The year Chris Colfer won the Golden Globe, I was starting The Glee Project the very next day and I had to be in Long Beach at 5:30 in the morning. So, I made a decision to not go to any of the Golden Globes parties and just stay home. So, I was watching the awards with my wife, my son, and my daughter. And suddenly, Chris Colfer won the Golden Globe and he only thanked two people— Ryan Murphy and me. And first of all, the casting directors hardly ever get thanked. But when they do, it’s usually in a laundry list, so being singled out… And he said something like, thanks to Robert Ulrich for casting me in a role that didn’t exist, or something. And I burst into tears, my family burst into tears. My phone rang off the wall because of all the casting people in town were so touched that a casting director had been acknowledged.
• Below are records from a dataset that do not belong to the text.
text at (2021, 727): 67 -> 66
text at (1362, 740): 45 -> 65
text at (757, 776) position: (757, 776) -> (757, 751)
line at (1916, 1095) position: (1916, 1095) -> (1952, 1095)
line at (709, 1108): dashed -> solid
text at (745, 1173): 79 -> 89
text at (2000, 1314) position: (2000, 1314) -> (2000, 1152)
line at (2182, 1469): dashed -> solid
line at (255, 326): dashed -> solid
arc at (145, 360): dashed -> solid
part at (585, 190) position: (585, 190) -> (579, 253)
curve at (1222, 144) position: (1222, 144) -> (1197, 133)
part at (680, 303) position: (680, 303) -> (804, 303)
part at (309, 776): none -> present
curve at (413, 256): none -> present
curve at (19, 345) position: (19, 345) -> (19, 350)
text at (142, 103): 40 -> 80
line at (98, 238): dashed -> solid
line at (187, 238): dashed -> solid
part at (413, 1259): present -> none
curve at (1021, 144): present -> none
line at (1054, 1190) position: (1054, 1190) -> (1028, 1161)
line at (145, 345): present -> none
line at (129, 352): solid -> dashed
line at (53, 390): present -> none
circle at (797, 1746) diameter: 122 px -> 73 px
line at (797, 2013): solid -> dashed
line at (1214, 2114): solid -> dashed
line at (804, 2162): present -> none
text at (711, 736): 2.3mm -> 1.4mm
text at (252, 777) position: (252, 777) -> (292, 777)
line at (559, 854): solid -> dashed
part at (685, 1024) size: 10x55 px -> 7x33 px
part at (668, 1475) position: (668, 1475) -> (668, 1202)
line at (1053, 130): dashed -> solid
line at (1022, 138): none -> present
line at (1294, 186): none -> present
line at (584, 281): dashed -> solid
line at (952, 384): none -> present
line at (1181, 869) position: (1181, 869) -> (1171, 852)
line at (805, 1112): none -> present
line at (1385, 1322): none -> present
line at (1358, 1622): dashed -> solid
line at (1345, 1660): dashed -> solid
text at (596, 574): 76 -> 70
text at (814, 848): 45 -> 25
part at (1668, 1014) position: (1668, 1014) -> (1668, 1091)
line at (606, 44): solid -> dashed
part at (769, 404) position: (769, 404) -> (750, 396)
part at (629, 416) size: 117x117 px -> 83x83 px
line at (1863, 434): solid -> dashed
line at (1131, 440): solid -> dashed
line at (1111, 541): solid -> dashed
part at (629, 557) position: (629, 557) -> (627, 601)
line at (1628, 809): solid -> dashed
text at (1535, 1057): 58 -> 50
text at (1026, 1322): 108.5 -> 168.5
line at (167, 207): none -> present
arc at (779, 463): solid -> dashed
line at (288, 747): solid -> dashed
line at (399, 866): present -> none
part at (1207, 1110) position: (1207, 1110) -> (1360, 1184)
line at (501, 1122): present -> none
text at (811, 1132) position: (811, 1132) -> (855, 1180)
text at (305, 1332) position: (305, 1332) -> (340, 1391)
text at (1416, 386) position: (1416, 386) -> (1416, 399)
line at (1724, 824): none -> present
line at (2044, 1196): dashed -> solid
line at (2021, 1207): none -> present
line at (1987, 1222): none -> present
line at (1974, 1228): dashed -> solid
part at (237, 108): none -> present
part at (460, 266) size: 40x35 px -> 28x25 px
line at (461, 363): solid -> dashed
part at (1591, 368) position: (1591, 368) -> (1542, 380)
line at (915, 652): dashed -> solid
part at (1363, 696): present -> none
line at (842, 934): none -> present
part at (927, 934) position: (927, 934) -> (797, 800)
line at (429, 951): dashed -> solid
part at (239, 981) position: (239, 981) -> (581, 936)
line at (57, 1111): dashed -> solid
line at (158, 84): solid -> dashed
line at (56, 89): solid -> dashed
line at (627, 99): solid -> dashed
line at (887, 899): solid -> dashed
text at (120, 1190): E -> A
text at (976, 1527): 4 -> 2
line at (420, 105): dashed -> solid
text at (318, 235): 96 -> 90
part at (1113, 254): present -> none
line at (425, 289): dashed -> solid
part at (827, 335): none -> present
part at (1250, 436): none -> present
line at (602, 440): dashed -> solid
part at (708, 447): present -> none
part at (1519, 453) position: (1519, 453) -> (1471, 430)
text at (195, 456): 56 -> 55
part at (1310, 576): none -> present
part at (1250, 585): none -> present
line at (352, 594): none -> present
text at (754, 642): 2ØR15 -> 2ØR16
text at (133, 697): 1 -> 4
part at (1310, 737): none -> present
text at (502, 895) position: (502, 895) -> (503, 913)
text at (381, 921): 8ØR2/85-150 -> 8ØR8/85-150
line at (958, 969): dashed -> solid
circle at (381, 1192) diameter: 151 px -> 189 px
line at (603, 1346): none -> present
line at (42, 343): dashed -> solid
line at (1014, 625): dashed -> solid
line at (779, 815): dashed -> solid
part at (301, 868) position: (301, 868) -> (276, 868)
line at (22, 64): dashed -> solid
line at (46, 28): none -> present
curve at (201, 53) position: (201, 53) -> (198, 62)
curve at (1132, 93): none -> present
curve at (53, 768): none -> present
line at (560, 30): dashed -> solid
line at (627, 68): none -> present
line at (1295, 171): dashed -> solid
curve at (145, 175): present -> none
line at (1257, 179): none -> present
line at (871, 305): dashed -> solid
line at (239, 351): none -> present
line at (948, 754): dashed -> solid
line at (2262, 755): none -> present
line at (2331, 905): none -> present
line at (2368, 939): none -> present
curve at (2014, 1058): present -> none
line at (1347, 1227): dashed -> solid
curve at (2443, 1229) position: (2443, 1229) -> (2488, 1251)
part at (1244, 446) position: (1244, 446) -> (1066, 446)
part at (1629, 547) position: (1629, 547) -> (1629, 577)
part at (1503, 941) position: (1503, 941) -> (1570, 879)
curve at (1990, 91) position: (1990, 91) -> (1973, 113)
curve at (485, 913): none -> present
And I ran upstairs, put my tux on, and went across town to go to the Golden Globes party. That was the best.
AD: [Laughs]. That’s Amazing!
RU: I can’t even think of all the people that I’ve given SAG cards to, but a lot of people. I mean, I have either given them their SAG card or one of their first jobs — from Jessica Alba, Ryan Philippe, to everybody on Glee, practically, Toby McGuire, Seth Green, Jack Black. A lot of people when they were very, very young, you know? For one of their very first jobs or their SAG card or their big break. So, that is the rewarding thing.
I am so proud of the cast of Zoey. And, you know, as a casting director, you’re only as good as the material and your showrunner. I mean, that is the truth.
And in the case of Zoey, the material’s amazing. I mean, it just makes me cry every week. It’s so incredible. I’m so fortunate and lucky just to have a job that is so good. And I think I have to give a shout out to Mandy Moore because I think that the choreography on this show is just spectacular. And I think that she elevates every single moment of the show that she has anything to do with. I think she’s just remarkable.
RU: It’s just a fun group of people so no matter how stressful or how much work there is, it never really feels like work because the people just make it wonderful — from the network, the studio, the producers, everyone just makes it a wonderful situation to be involved in. I’m just blessed and so grateful that I’m doing this show.
It’s wonderful to be involved in a show that you’re so proud of and that public has been touched by, it just makes my job so much more rewarding.
AD: Zoey is such a special show. Thank you so much for your time. Truly, I know you hear it all the time, but you’re one of the greats.
RU: Oh, thank you. I cannot say enough good, enough about the cast, because I just think it’s one of the shows where every single cast member is so good. Austin knew Andrew Leeds, he wanted Peter Gallagher from the start. He was a huge advocate of switching the role of Mo, because it was originally written as a female, just to have Alex.
I’m proud of Alex. I’m just so happy that there’s something else that I could be involved with that he’s in because I think his talent and everything about him makes the character of Mo infinitely more interesting. I can’t give Austin enough credit because he is just super talented and the show is so personal to him because of his father [Winsberg’s father’s battle with a rare neurological disorder was partly the inspiration for Zoey’s Extraordinary Playlist]. Every moment of that is on the screen. It just feels like reality. A reality among this extraordinary, weird situation where you can hear people sing. But, there’s always a sense of truth and I think that comes from the fact that the show is so personal to Austin.
AD: That’s so beautifully said. And Zoey is just one of those shows where you just feel like these roles were destined for these actors and so much of that is a credit to you and to Austin.
Season one of Zoey’s Extraordinary Playlist is available to watch Hulu and on NBC.com.